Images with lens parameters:
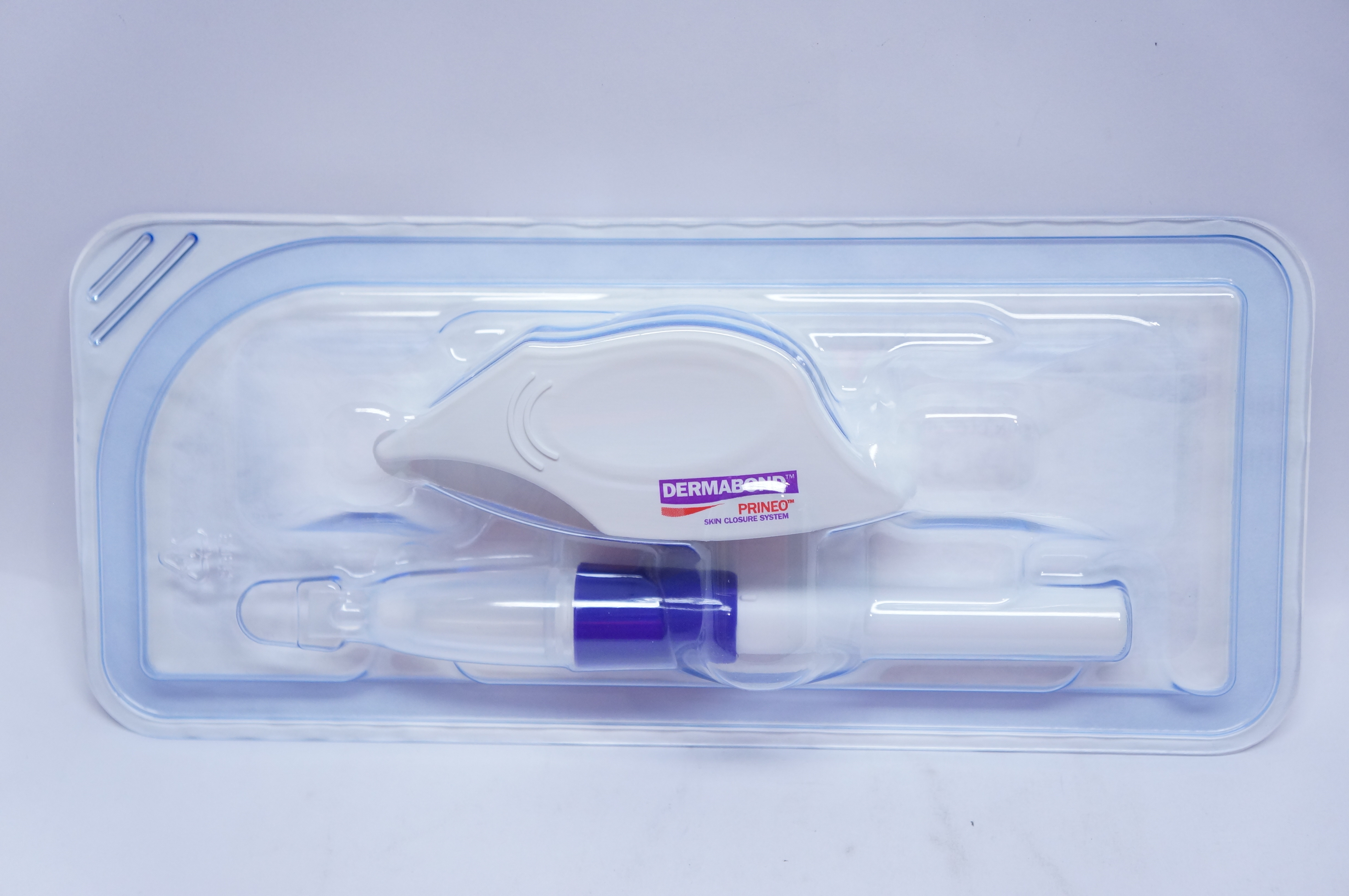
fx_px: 2021
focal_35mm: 54
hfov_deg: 36.9
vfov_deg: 25.0
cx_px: 674
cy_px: 448
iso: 800
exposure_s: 1/160
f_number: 4.5
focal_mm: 36
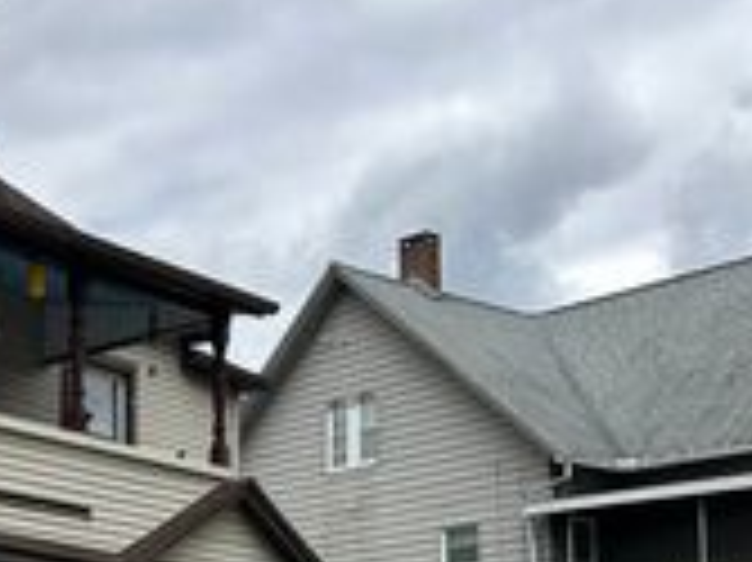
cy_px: 677
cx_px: -234
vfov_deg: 19.2
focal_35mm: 72
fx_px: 1563
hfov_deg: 23.7
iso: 80
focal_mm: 6.86
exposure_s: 1/2591
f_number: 1.78
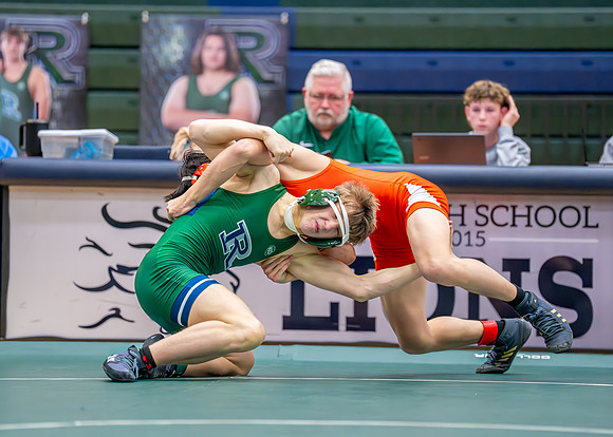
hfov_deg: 10.3
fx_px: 3415
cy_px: 209
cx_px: 287
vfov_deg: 7.3
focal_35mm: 196
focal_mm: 162
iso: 6400
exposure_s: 1/1000
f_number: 2.8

▶ [Task brief] Write out the records word for word. Pictures stay out.

▶ [Response below]
fx_px: 2021
focal_35mm: 54
hfov_deg: 36.9
vfov_deg: 25.0
cx_px: 674
cy_px: 448
iso: 800
exposure_s: 1/160
f_number: 4.5
focal_mm: 36
cy_px: 677
cx_px: -234
vfov_deg: 19.2
focal_35mm: 72
fx_px: 1563
hfov_deg: 23.7
iso: 80
focal_mm: 6.86
exposure_s: 1/2591
f_number: 1.78
hfov_deg: 10.3
fx_px: 3415
cy_px: 209
cx_px: 287
vfov_deg: 7.3
focal_35mm: 196
focal_mm: 162
iso: 6400
exposure_s: 1/1000
f_number: 2.8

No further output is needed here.